Alex Franco, Chief Risk Officer and Chief Technology Officer at Jeitto, artificial intelligence and alternative data can democratize access to credit at a faster pace.

Franco, a Supernova Award 2025 finalist, recently outlined Jeitto's mission and approach to technology. Jeitto primarily operates in Brazil and provides credit to more than 11 million customers. Many of those customers are underserved by banks.

Jeitto has automated decision workflows through its mobile app and AI-led processes. Since deploying Provenir’s AI Decisioning Platform, Jeitto has seen a 20% reduction in defaults on the Jeitto Loan, grown its customer base and recorded a 10% increase in its credit approval rate. Jeitto's credit assessment cycle time has moved from 1.5 minutes per application to 30 seconds.

We caught up with Franco to talk shop. Here's a look at the key themes.

Target market. Franco said Jeitto is focused on Brazil's underserved population "that earns low income, that has a lot of difficulty to get access to credit in Brazil."

Alternative data. Jeitto leverages AI and alternative data for credit decisions. Franco said: "Since 2014 Jeitto has been working on AI and alternative data to provide credit to the population in Brazil." Key data points include.

  • Cell phone data, a key factor in credit decisions.
  • Fiscal data retrieved through the customer's fiscal ID in Brazil
  • Customer behavior data.

Strategic expansion. Franco said Jeitto has 13 million consumers in its database and is now looking to add new services and loans to become a broader financial platform.

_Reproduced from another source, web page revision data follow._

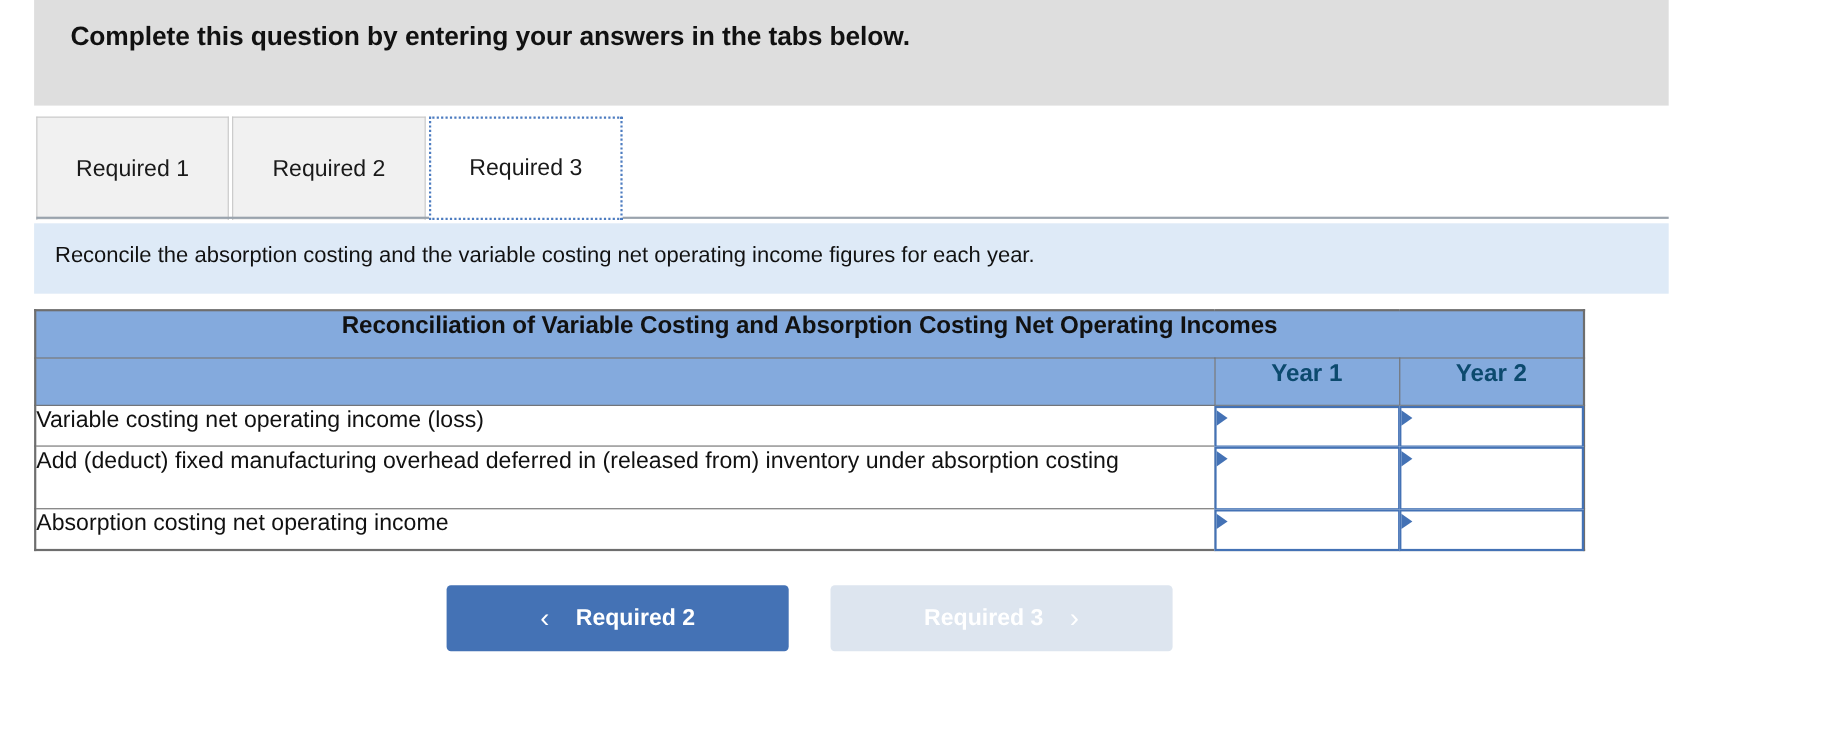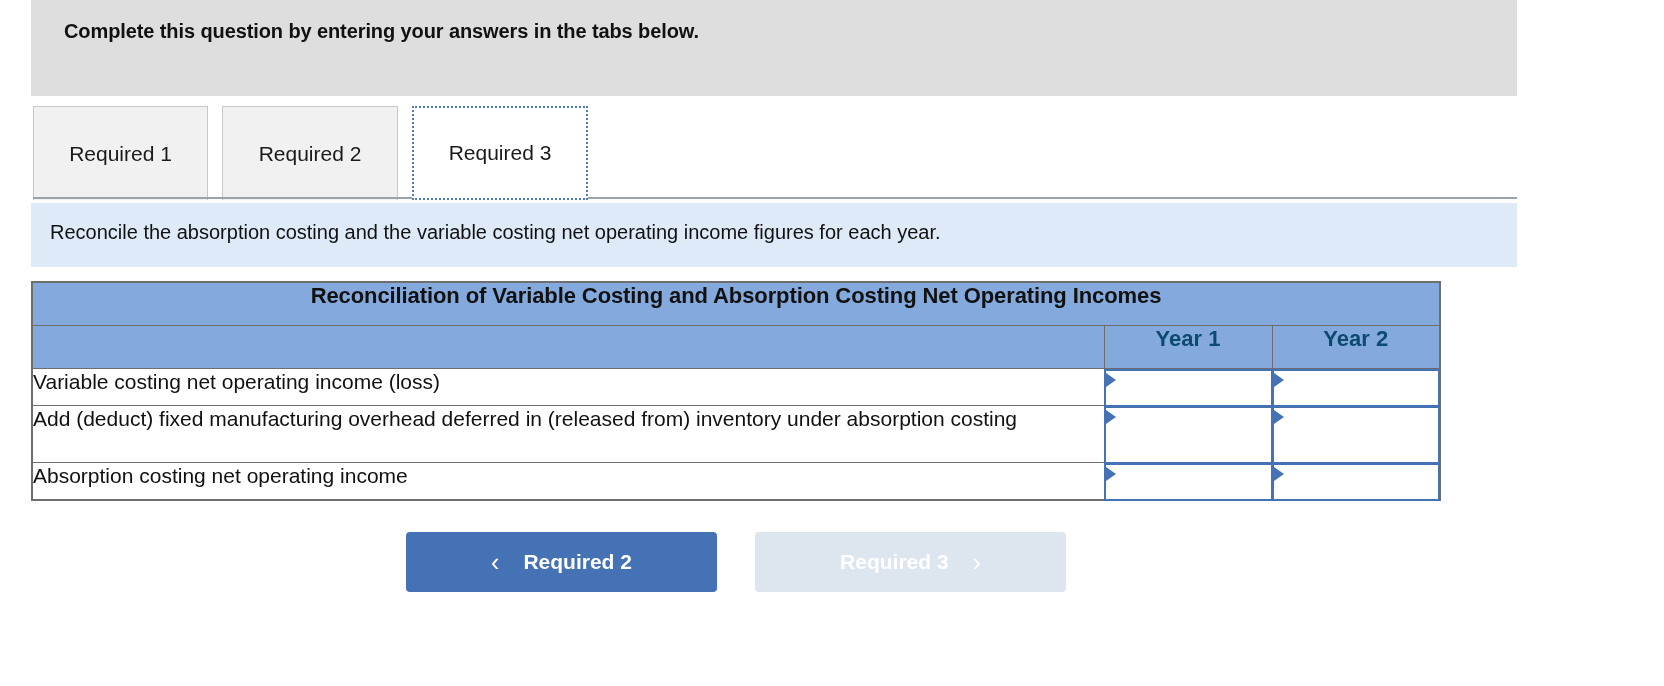--- a/index.html
+++ b/index.html
@@ -35,7 +35,7 @@
     position: absolute;
     left: 33px;
     top: 20px;
-    font-size: 20px;
+    font-size: 24px;
     font-weight: bold;
     color: #111111;
     letter-spacing: -0.1px;

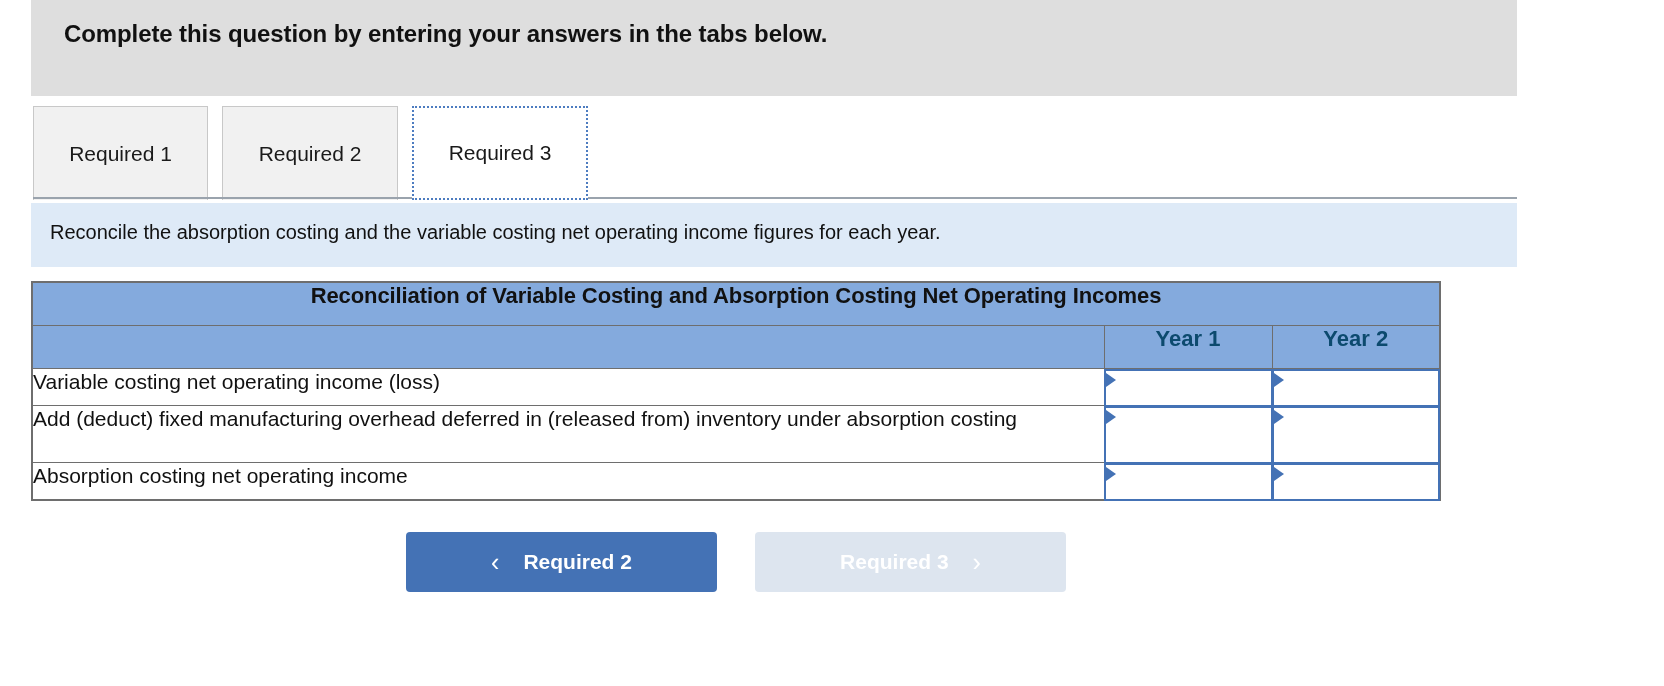--- a/index.html
+++ b/index.html
@@ -69,7 +69,7 @@
     background: #f1f1f1;
     border: 1px solid #c8c8c8;
     border-bottom: none;
-    margin-right: 14px;
+    margin-right: 3px;
     cursor: pointer;
     user-select: none;
   }

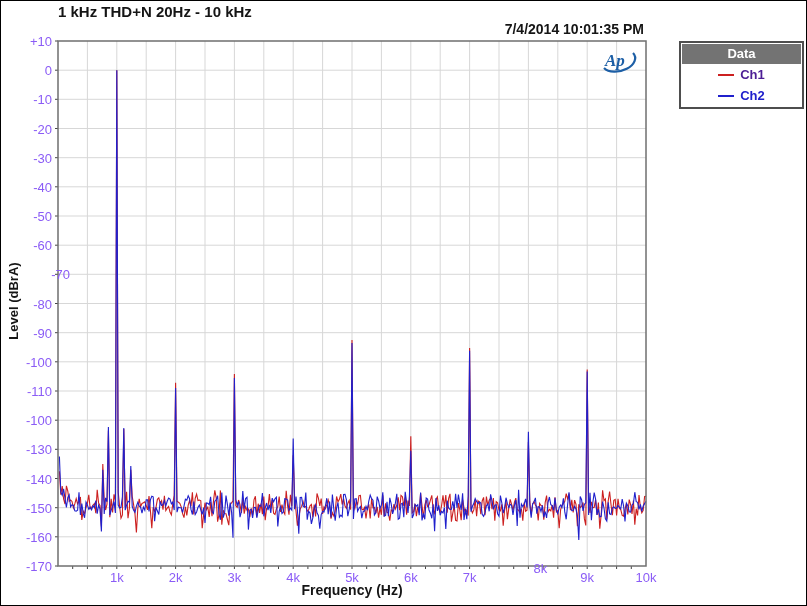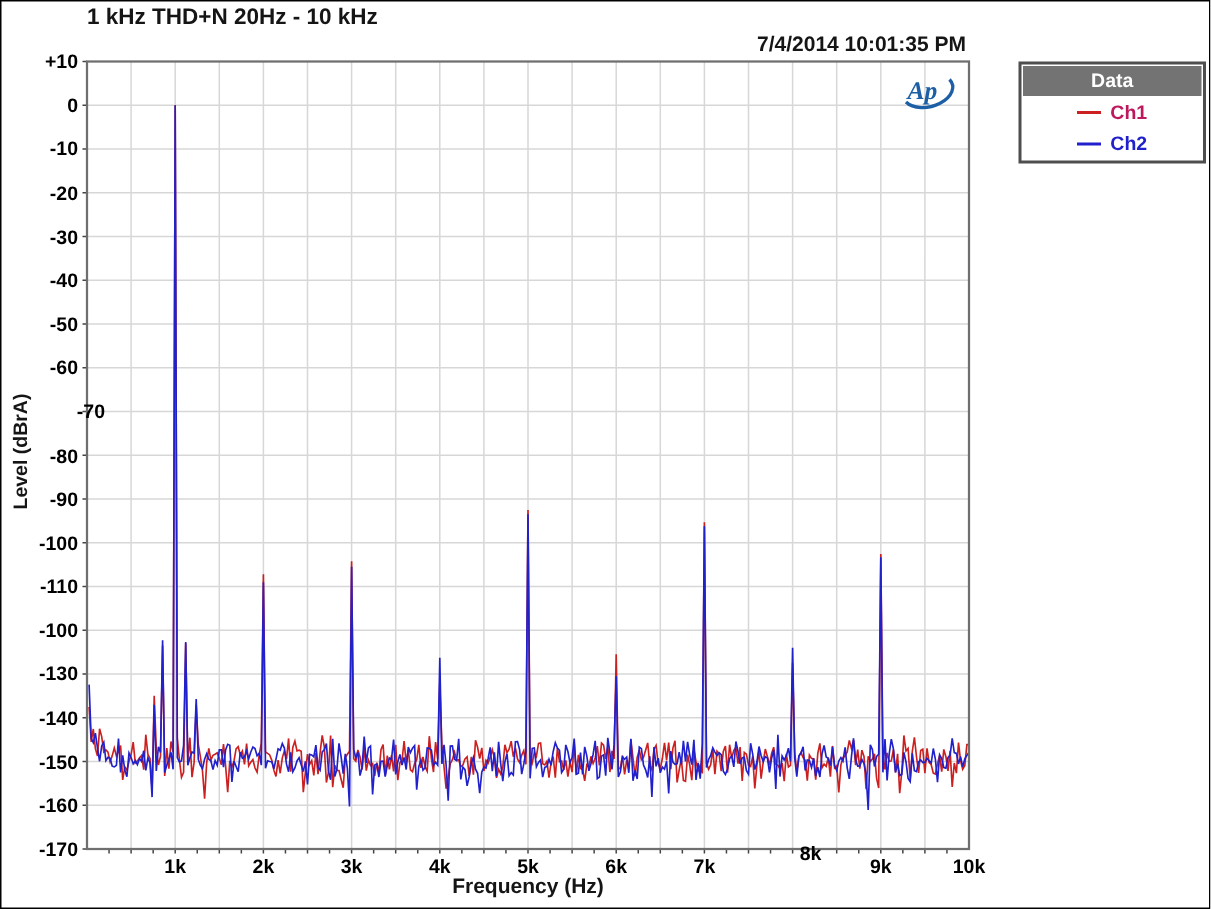--- a/index.html
+++ b/index.html
@@ -13,7 +13,7 @@
           font-size:14px;font-weight:600;color:#151515;}
   .ylabel{position:absolute;left:-67px;top:292px;width:160px;height:16px;text-align:center;
           font-size:13px;font-weight:600;color:#151515;transform:rotate(-90deg);}
-  .tick{position:absolute;font-size:13px;font-weight:700;color:#000000;white-space:nowrap;}
+  .tick{position:absolute;font-size:13px;font-weight:400;color:#8b5cf6;white-space:nowrap;}
   .ytick{transform:translate(-100%,-50%);}
   .xtick{transform:translate(-50%,0);}
   .legend{position:absolute;left:678px;top:40px;width:125px;box-sizing:border-box;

Technology strategy. Franco said Jeitto's stack revolves around combining best-in-class platforms to leverage AI and intelligence. Core functions are those technologies that affect the customer experience and long-term value.

Jeitto's platform connects fraud scores, identity checks and device validation, integrating multiple layers of fraud detection into decisioning workflows to mitigate threats at application screening, including synthetic fraud, impersonation and mule indicators. This eliminates siloed environments between credit and fraud risk teams, to ensure holistic, end-to-end decisioning with a complete view of customers across the entire lifecycle.